He Destroyed the Buddhas
May 14, 2007

 
As you may have heard, a very famous Talib commander in Afghanistan has been killed. The New York Times said, "Mullah Dadullah's well-deserved reputation as the most feared of the Taliban commanders was earned on the back of savage and symbolic acts of violence."

But what you may not know is that he lead the cry that the Buddhas of Bamiyan were an affront to Islam, and he was the driver to dynamite them.

Some people were offended at the massive outcry over the Buddhas destruction and efforts to save them, saying that such high-profile outrage should be directed at how women were being treated in the country. But I think those critics missed that everyone crying over the Buddhas was ALSO crying over everything else in Afghanistan -- it wasn't an either/or situation. And it was through the attention on the Buddhas that many people, at least in the USA, found out what was happening to *people* in Afghanistan.

As I mentioned in an earlier blawg, I talked to a woman from Herat (I guess it goes without saying that she's Muslim) who told me she and her whole family wept as they watched the Buddhas dynamited live on TV. They knew that their country was going down a road it could never come back from, losing treasures cherished by humanity that could never be replaced. I didn't bring it up -- she did. She wanted to make a point of it, to a Westerner: we know what we lost that day. It was more than just two big statues.

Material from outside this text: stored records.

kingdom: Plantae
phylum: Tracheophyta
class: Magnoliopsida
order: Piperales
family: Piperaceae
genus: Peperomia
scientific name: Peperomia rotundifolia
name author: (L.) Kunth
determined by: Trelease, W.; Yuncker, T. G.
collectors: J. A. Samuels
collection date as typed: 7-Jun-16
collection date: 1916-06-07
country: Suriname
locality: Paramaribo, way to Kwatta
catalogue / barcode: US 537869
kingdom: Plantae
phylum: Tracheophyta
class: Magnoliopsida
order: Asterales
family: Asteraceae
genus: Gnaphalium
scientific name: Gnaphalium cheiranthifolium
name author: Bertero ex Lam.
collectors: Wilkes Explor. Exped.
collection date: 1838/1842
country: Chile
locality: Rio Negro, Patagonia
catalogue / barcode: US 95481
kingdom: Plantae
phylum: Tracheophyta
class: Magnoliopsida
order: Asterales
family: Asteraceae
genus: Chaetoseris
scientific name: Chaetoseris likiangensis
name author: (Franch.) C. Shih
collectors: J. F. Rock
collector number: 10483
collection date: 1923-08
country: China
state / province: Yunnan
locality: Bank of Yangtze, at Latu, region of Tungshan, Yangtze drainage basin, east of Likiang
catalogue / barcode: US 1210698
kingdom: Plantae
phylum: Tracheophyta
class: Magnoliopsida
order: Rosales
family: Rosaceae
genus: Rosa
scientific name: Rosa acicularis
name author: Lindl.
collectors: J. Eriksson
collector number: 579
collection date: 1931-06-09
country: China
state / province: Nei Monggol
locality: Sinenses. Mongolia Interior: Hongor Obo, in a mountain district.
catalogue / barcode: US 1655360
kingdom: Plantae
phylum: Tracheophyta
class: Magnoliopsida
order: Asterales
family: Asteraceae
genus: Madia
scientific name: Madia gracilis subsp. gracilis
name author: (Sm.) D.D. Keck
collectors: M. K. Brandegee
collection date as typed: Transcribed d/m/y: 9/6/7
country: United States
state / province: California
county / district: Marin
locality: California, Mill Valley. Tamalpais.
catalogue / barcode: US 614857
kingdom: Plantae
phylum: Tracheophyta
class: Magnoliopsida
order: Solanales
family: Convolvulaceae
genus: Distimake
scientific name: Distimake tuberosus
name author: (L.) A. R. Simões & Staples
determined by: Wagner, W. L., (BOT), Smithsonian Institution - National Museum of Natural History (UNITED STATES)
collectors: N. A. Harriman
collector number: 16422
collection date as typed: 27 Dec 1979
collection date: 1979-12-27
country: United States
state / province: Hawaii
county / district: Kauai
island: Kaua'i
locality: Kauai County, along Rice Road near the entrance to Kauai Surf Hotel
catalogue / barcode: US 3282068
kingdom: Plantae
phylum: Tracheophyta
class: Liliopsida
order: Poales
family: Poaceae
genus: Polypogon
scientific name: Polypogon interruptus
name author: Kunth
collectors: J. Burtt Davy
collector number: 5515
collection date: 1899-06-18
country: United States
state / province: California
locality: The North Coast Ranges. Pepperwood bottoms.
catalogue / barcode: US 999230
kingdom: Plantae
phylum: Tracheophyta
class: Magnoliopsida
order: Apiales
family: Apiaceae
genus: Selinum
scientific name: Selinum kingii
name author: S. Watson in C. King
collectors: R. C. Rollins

Had those Buddhas not been dynamited... it makes me shiver to think about it. That's the tourist anchor this country *desperately* needed once the Taliban was gone from most of the country. And the symbol this country needed, rather than a man with a gun and a black turban, or a woman in a burkka. The draw to see them would have been irresistible for thousands and thousands. Lesser sites and villages would have benefited. Afghans would have focused on their history as a crossroads for cultures and religion, per all of the international attention. And the Afghanis would have been beside themselves at the investment it would have brought. I'm not saying it would have totally saved the country... but for sure, the destruction of those Buddhas set the country back 100 years, as far as its progress and prosperity. 100 years. I'm not kidding.

Some tourists still go to Bamiyan, to enjoy the beautiful landscape and look at the empty spaces that once held the world's largest Buddha statues. I hope to go myself, in late July or early August. There are efforts to see if the legend of the sleeping Buddha are true -- a hidden, reclining Buddha in the sands of Bamiyan-- but there's not much hope that such will turn out to be true. Versus what it could have been, the tourism of Bamiyan is a trickle. A shadow.

I don't think the weeping over the Buddhas has ended.